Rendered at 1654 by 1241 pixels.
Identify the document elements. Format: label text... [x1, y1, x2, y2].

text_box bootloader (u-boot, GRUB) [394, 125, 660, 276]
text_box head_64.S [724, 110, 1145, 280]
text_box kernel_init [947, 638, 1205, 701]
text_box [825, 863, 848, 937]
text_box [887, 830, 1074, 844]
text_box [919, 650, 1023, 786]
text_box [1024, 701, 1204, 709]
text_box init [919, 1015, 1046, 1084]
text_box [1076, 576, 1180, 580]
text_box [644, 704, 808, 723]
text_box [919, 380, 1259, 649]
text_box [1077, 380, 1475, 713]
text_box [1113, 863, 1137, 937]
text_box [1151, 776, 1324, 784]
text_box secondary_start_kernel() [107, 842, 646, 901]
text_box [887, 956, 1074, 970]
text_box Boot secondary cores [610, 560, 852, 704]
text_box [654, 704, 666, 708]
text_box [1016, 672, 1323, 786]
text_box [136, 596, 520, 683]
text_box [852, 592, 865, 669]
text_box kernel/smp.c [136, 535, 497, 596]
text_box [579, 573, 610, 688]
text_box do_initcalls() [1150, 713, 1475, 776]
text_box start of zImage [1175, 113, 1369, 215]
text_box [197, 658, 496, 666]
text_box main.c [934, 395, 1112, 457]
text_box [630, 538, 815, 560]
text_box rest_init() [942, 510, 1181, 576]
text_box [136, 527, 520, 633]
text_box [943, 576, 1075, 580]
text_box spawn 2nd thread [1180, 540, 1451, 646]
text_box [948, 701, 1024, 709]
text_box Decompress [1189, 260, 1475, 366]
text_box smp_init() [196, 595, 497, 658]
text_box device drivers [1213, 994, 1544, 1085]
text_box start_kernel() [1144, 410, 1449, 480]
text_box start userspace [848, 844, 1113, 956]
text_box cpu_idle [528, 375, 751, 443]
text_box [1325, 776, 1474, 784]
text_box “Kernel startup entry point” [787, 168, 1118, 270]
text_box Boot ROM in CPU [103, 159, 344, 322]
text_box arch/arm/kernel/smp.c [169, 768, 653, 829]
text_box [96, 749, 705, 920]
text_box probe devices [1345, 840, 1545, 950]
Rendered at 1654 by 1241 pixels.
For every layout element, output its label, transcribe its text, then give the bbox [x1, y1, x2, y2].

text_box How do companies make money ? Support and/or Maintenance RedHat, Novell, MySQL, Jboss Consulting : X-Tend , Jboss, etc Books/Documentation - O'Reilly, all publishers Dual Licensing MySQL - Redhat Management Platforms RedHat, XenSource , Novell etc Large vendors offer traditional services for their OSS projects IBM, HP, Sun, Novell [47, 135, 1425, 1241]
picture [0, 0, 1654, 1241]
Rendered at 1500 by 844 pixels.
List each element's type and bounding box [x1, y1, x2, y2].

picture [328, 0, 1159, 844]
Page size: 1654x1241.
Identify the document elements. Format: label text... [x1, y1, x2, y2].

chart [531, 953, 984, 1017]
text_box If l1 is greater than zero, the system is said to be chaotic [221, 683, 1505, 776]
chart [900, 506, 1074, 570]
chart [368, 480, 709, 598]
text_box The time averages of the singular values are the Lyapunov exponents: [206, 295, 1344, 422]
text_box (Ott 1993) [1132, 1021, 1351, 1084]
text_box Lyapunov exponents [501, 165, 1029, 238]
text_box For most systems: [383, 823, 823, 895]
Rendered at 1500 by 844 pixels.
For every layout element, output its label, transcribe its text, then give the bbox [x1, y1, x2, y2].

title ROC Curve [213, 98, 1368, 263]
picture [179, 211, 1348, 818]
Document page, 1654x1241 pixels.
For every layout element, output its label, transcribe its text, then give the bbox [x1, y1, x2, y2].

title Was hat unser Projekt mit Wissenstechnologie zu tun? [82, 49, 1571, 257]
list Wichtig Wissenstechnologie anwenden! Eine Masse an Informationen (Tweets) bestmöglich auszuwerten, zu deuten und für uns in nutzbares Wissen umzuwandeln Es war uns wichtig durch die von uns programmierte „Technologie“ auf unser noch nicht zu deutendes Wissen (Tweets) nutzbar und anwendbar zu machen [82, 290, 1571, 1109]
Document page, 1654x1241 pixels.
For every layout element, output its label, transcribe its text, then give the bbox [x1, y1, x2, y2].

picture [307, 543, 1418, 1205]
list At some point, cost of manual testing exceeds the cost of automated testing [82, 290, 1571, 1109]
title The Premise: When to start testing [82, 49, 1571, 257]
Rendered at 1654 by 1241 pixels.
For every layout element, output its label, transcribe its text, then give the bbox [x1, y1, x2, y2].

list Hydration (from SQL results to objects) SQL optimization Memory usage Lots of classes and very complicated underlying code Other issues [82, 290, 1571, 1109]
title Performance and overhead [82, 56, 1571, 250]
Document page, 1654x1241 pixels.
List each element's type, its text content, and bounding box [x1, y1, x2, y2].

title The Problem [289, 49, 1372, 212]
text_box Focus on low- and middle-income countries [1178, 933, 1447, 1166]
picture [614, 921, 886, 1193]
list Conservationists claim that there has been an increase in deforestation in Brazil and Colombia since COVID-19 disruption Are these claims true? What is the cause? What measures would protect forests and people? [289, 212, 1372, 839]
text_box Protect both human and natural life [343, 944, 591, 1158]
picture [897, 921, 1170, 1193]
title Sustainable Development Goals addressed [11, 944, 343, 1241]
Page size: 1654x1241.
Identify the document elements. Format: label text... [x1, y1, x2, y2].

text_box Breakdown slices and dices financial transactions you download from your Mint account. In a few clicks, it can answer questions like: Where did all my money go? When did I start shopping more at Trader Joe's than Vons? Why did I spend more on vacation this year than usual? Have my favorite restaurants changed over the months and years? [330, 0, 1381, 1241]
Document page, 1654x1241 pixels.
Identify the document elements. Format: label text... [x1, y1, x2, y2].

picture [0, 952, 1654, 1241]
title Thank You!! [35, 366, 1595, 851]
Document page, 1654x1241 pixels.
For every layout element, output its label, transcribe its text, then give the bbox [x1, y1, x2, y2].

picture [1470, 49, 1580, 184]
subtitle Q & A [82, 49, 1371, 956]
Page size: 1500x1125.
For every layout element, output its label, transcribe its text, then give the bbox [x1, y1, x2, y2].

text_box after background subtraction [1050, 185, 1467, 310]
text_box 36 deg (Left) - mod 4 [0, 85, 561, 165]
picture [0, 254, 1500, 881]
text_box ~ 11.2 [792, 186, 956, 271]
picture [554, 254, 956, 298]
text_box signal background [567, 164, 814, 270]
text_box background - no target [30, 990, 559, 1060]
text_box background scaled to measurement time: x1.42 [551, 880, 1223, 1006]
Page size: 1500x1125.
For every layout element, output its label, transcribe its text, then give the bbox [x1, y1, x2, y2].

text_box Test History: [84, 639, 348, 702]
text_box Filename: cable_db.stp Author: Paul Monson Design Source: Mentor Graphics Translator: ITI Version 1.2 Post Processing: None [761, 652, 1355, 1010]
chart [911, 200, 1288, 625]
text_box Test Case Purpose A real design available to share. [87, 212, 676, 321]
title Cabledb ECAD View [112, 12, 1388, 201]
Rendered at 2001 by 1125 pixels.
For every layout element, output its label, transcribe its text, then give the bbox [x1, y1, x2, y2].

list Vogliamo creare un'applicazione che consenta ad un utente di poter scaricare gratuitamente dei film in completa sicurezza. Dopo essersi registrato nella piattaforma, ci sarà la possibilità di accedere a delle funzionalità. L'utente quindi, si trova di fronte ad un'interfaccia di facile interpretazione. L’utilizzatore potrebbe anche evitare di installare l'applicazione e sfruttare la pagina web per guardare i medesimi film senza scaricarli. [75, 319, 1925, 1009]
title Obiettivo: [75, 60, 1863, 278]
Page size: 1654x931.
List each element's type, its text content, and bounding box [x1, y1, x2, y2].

WHAT IS BEING ASKED – Write out the records word for word, from their first line up to and including the line that contains "text_box [1024, 701, 1204, 709]".

OUTPUT BELOW –
Rendered at 1654 by 1241 pixels.
Identify the document elements. Format: label text... [x1, y1, x2, y2].

text_box bootloader (u-boot, GRUB) [394, 125, 660, 276]
text_box head_64.S [724, 110, 1145, 280]
text_box kernel_init [947, 638, 1205, 701]
text_box [825, 863, 848, 937]
text_box [887, 830, 1074, 844]
text_box [919, 650, 1023, 786]
text_box [1024, 701, 1204, 709]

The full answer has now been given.